The Villa(44)
Is that why he’d suddenly decided to join them? Is he playing one of his weird little fucking games?
In that case, Mari isn’t going to give him the satisfaction.
She places her hands in her lap and faces forward, and if she hears a snicker from the backseat, she ignores it.
* * *
JOHNNIE HAD WARNED Noel to stay in the car lest he start some kind of riot, but Noel had insisted on walking the streets of Orvieto with them. He’s plopped Mari’s hat on his head, pulling the floppy brim low, and with Johnnie’s sunglasses covering most of his face, he’s actually fairly well disguised.
Or maybe it’s that Noel’s fame is beginning to fade. Because while heads do turn in their direction as they make their way through the narrow streets, Mari suspects it has more to do with Noel’s ridiculous getup than the locals actually recognizing that there’s an international celebrity in their midst.
“I’m not disrupting a planned romantic interlude, am I?” he asks Mari in a low voice as Johnnie walks slightly ahead of them, and Mari shoots him a look.
“Even if you were, would you care?” she asks, and he chuckles.
“I’m merely teasing, Mistress Mary. It’s very clear your heart belongs only to Pierce. Shame John-o there hasn’t quite picked up on that yet.”
Mari watches Johnnie ahead of them, sees the way eyes linger on his tall form, and shakes her head. “You’re wrong about him.”
“Am I? He’s been glaring daggers at Sheldon for the past week.”
Mari had noticed that, too, but she thought it might be more about Noel than about her. She still didn’t understand the nature of Johnnie and Noel’s relationship, and now, as Johnnie glances back at them, his eyes once again straying to Noel, she wonders again whether there’s more to the story than Pierce had suggested.
Noel reaches down, grabbing her hand and tugging hard, nearly pulling her off her feet. “Come on,” he says, and then cups a hand around his mouth and shouts, “John-o! See you back at the car, mate!”
Johnnie stops, his handsome face creasing with confusion. “Where are you going?” he calls back, and Noel holds up his and Mari’s clasped hands, shaking them.
“To hell!” he calls back, and then he’s pulling Mari down a twisting street.
The day has turned slightly chillier, clouds piling up thick and gray, when Noel brings them to a stop in front of a squat, circular building.
“Pozzo di San Patrizio!” Noel exclaims, sleeves falling back as he gestures up at the building, and Mari remembers Johnnie mentioning this.
The well named after a place in Ireland and said to spiral down into hell.
A shiver races down her spine that has nothing to do with the weather.
“Shall we descend?” Noel asks her, reaching for the door, but before he can open it, a man in some sort of uniform rushes forward, a rush of Italian spilling from his lips.

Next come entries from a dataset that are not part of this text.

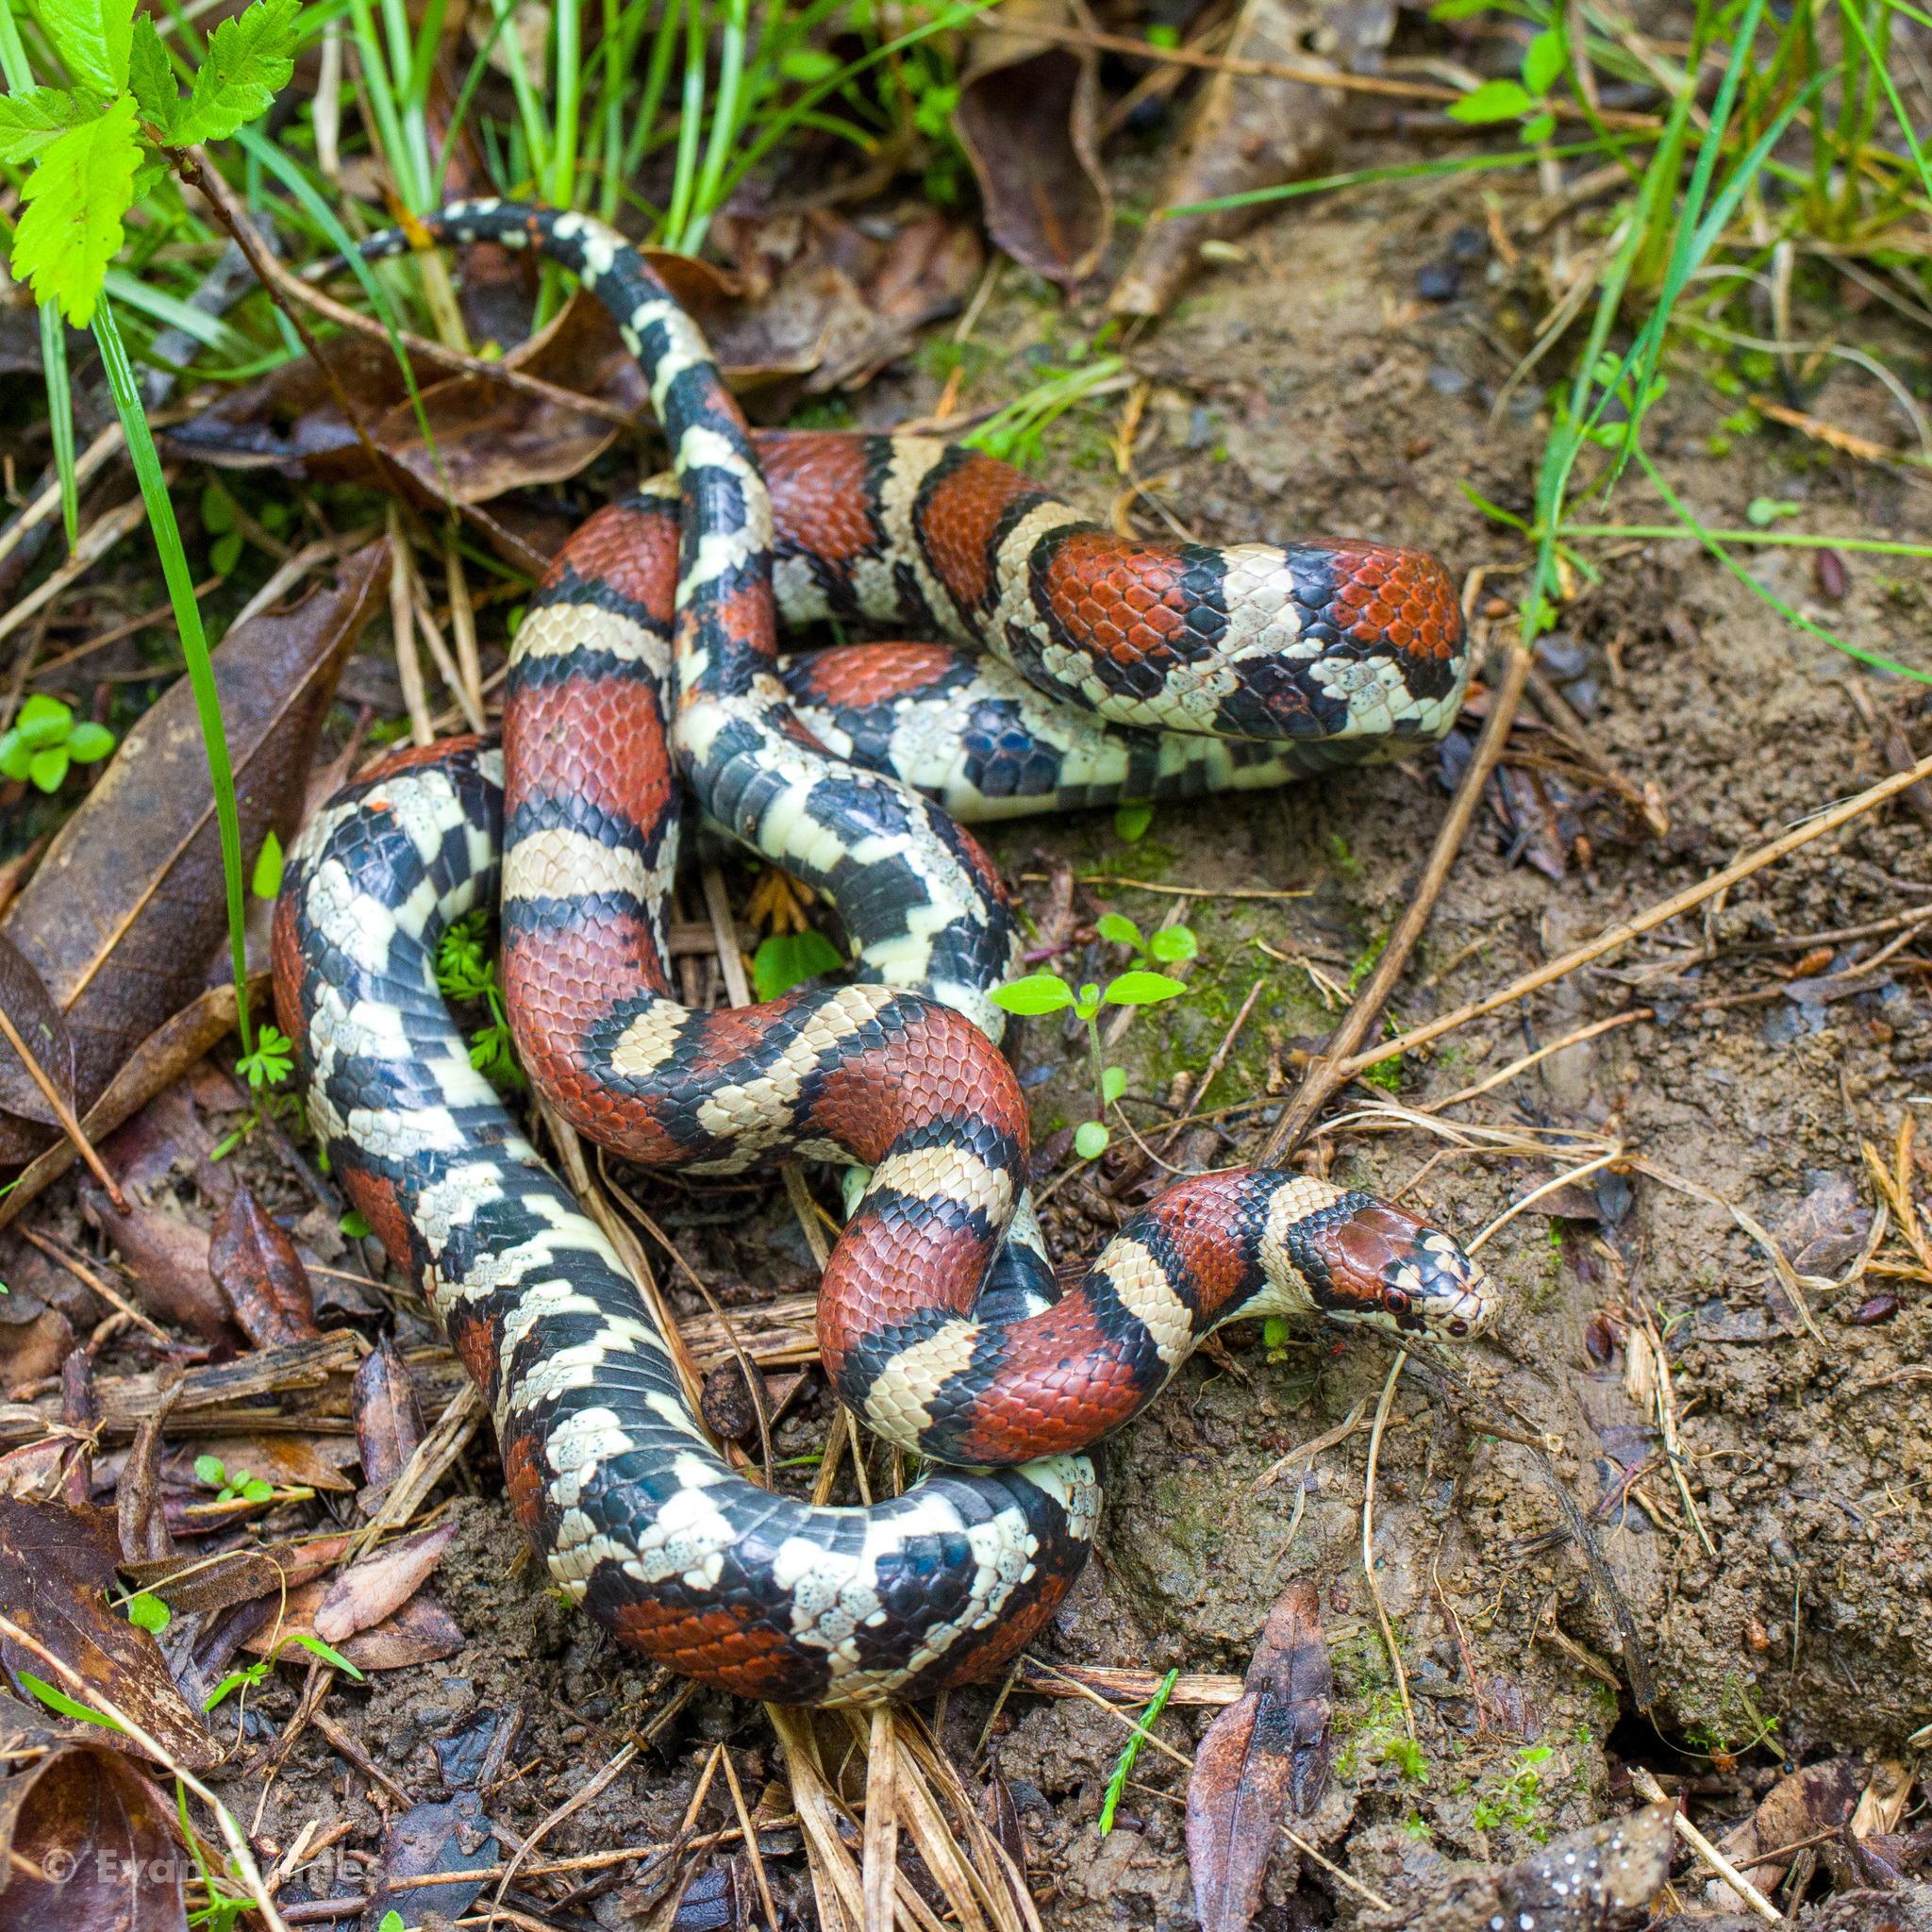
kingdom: Animalia
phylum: Chordata
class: Squamata
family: Colubridae
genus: Lampropeltis
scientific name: Lampropeltis triangulum
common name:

Mari can only pick up the odd word, but she knows they’re being told to bugger off, and she’s about to suggest they do just that, but then she sees the moment the man recognizes Noel.
“The Rovers!” he says in a thick Italian accent. “Rovers!”
Noel smiles, but it’s a little tight around the edges as he nods, and then makes an elaborate gesture back at Mari that has the guard—if that’s what he is—chuckling and nodding in that way that men do, and has Mari rolling her eyes.
But the door is opened, and she follows Noel into cool darkness.
It smells metallic, like earth and stone and water. Shafts of sunlight shine through narrow windows carved along the top of the spiraling path that descends into the side of the mountain. She can hear a slow drip, the slap of her sandals, and she wonders how many feet have walked this same sloping ramp, wearing grooves in the rock. How many people, long since dead, made this same descent. The thought seems morbid, but it comforts her, oddly. Especially today.
People are never just gone, after all. There are always marks, always signs.
“I have to say, this is substantially less dreary than I expected.” Noel’s words echo around them, and Mari snorts, poking him in the back.
“Less dreary than you’d hoped,” she corrects him. In the fading light, she can see him grin as he replies, “Guilty.”
It’s growing darker as they walk farther, the sound of water louder now, and Mari looks around, letting her fingers graze the cold walls.
“Do you think this really could reach all the way to hell?” Mari asks absentmindedly, and from just ahead and below, she hears Noel laugh.
“Depends on if you believe in hell, I suppose. I, for one, very sincerely and very obviously hope there is not one, but maybe we should cut this walk short just in case.”
“You just don’t want to walk all the way back up to the top.”
“If you were a man, I’d call you out for that.”
Mari’s laugh sounds too loud in this solemn place, but she doesn’t mind. She’s feeling better now, a little lighter. Her mind has started drifting back to Victoria, back to the book. Maybe she can use this spot, somehow. Is there a well at Somerton? Could it be a place where—
“Didn’t your mother write about Hell? Something about a demon?” Noel suddenly says, and Mari is so surprised, she nearly stumbles down the steps.